1 Introduction

Microsoft is a multinational technology company headquartered in Redmond, Washington, USA. Founded in 1975, it has risen to dominate the personal computer software market with MS DOS and Microsoft Windows operating systems. Since then, the company has expanded into multiple markets like desktop and server software, consumer electronics and computer hardware, mobile devices, digital services and, of course, the cloud. Microsoft is the world’s largest software company and one of the top corporations by market capitalization.

In 2008, the company entered the cloud computing market with their Azure platform, and since then cloud services have been one of the primary drivers in Microsoft’s own digital transition from manufacturing towards becoming a global digital service provider. Currently, Microsoft’s cloud platform provides a full stack of services ranging from compute and infrastructure to data storage, mobile and IoT device management, and, last but not least, identity. Azure is one of the global leaders in the cloud infrastructure market, second only to Amazon’s AWS.

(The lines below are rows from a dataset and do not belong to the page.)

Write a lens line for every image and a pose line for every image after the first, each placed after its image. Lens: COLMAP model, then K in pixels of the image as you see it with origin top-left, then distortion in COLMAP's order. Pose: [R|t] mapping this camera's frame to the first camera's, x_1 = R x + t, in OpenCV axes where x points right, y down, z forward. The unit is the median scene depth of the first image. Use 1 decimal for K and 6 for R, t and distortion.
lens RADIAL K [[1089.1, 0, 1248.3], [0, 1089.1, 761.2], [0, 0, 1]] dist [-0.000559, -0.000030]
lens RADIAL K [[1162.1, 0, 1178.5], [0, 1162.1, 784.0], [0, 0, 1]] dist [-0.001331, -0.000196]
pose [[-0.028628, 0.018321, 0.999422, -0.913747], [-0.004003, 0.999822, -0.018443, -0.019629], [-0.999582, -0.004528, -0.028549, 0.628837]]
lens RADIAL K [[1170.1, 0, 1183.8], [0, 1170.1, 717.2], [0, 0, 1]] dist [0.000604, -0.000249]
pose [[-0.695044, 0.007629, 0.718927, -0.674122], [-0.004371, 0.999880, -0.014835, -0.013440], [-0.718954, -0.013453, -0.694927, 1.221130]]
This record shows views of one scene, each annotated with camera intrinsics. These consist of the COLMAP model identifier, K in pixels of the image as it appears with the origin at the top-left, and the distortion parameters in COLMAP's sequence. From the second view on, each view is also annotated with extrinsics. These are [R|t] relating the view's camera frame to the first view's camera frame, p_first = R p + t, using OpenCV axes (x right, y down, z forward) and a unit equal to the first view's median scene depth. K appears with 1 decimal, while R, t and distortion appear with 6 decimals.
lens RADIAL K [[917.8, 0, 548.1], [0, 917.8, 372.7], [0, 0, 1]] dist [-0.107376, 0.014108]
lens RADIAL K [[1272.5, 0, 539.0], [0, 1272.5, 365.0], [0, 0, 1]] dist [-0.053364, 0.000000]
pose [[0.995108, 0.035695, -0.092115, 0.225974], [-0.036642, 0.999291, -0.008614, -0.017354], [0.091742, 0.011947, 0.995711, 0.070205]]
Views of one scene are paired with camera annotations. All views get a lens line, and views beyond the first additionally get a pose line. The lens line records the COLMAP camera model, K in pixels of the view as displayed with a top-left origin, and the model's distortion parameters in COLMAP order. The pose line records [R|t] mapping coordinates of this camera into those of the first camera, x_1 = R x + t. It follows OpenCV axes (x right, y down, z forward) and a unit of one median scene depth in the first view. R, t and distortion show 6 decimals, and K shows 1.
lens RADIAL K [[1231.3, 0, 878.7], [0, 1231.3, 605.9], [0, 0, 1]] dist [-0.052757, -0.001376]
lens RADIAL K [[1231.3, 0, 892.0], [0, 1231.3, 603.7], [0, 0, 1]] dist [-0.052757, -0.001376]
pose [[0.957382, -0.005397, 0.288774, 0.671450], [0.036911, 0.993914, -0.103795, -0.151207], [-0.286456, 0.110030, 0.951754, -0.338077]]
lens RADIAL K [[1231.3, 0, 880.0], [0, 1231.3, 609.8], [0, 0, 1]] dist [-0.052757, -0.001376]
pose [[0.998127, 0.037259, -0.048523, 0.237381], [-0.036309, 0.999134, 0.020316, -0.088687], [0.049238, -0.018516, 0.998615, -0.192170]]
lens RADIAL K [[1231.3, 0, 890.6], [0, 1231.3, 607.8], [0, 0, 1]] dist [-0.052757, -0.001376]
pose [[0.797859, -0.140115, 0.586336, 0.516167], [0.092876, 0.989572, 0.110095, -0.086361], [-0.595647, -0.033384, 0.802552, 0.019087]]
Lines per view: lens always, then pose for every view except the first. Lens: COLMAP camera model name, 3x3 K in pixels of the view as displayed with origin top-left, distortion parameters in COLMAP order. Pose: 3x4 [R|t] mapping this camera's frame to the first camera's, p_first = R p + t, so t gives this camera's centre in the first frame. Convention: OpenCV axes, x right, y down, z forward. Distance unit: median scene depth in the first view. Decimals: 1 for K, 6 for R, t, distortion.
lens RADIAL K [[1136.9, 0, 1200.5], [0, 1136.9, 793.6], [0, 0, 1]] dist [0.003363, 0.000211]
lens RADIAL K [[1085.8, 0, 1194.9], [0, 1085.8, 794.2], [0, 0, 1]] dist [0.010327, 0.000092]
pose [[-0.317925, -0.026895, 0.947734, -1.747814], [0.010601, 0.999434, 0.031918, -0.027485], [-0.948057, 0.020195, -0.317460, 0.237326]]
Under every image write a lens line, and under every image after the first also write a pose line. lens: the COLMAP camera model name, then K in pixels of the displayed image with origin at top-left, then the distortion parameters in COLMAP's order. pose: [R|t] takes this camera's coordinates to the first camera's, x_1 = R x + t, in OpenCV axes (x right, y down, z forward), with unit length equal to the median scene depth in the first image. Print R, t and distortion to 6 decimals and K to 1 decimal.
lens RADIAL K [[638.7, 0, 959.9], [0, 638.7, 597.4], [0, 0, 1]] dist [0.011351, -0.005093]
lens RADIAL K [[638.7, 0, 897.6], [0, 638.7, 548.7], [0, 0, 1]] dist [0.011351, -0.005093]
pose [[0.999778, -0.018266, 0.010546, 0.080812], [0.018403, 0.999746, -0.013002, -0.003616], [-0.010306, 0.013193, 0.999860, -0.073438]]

Although Microsoft’s long-term strategy undoubtedly is to become primarily a cloud provider, it is also quite obvious that for most enterprises going fully cloud-based will not be a feasible option in the foreseeable future. For many reasons, including technical challenges, regulatory compliance, and massive burdens of legacy applications, most companies have to opt for hybrid deployments for the present time, combining on-premises and cloud infrastructures. With Microsoft itself being a de facto leader in enterprise identity management with Active Directory, it is understandable that the company has a strong focus on various hybrid cloud solutions.

This also explains why Advanced Threat Analytics (ATA), a completely on-premises product, is developed by Microsoft’s Cloud division and is being offered as a part of Microsoft Enterprise Mobility + Security, a solution comprising both products like Microsoft Cloud App Security, which are purely targeted at cloud services, as well as solutions like InTune or Azure Information Protection, which address the full spectrum of challenges of a hybrid deployment.

Like several other products from the suite, Microsoft Advanced Threat Analytics is based on an acquisition. In 2014, Microsoft acquired Aorato, an Israel-based startup company specializing in hybrid cloud security solutions. Aorato’s behavior detection methodology, aptly named Organizational Security Graph, provides non-intrusive collection of network traffic, event logs and other data sources in an enterprise network and then, using behavior analysis and machine learning algorithms, detects suspicious activities, security issues and cyber-attacks. In August 2015, the new product was officially launched as a part of Microsoft’s portfolio and the most recent update has been released in June 2016.

Being able to correlate both real-time and historical events (from existing SIEM tools) and using Big Data analytics technology to reduce the number of false positives, the product fully aligns with KuppingerCole’s definition of a Real-Time Security Intelligence solution. As a part of the Enterprise Mobility + Security it serves an important purpose of protecting on-premises networks from both internal and external threats and thus both simplifying and strengthening a company’s security posture.